Wednesday, October 10, 2012

                   
          Garcillano vs House of Representatives
       GR 170338, December 23, 2008



Facts:

    These are two (2) consolidated cases regarding the tapes ostensibly containing a wire tapped conversation purportedly between the President of the Philippines and a high-ranking official of the Commission on Elections (COMELEC). The tapes, notoriously referred to as the “Hello Garci” tapes, allegedly contained the President’s instructions to COMELEC Commissioner Virgilio Garcillano to manipulate in her favor results of the 2004 presidential elections. These recordings were to become the subject of heated legislative hearings conducted separately by committees of both House of Congress.

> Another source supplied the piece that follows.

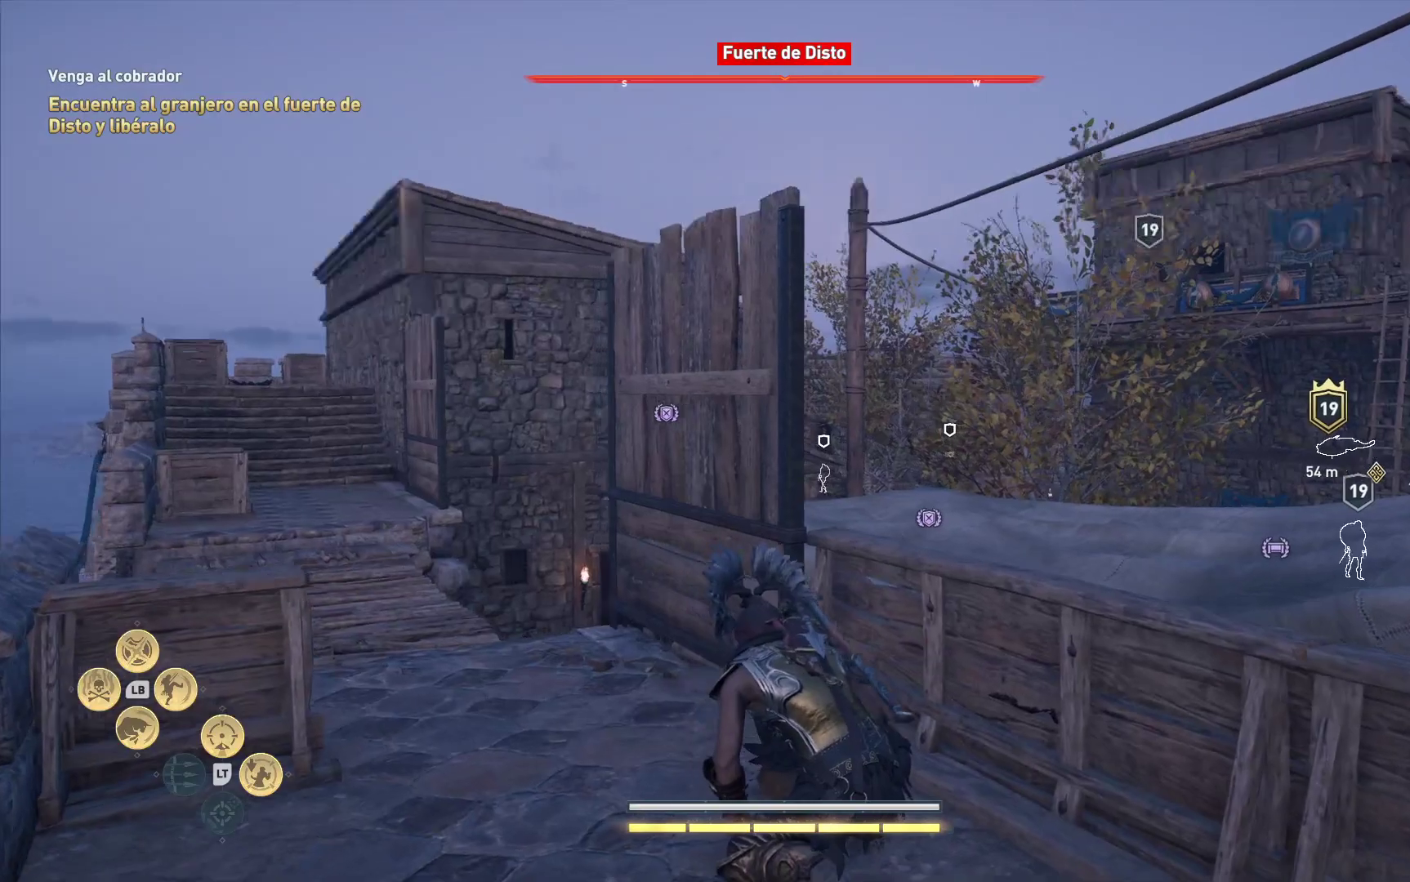
{"buttons": [], "left_stick": "up-right", "right_stick": "right", "events": [[33, "left_stick", "right"], [417, "left_stick", "up-right"]]}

    Petitioner in GR 170338,Virgilio Garcillano, filed a petition to restrain the House Committees from using the tape recordings of the “illegally obtained” wiretap led conversations in their committee reports and for any purpose and be ordered that the said recordings be stricken off the records of the inquiry, and that respondent house committees desist from further using the recordings in any of the House proceedings.

    Petitioners in GR 179275, both retired justices in the CA, filed a petition seeking to bar the Senate from conducting its scheduled legislative inquiry, arguing that the inquiry violates RA 4200 and the Constitutional mandate regarding the publication of its rules of procedure in the conduct of inquiries in aid of legislation.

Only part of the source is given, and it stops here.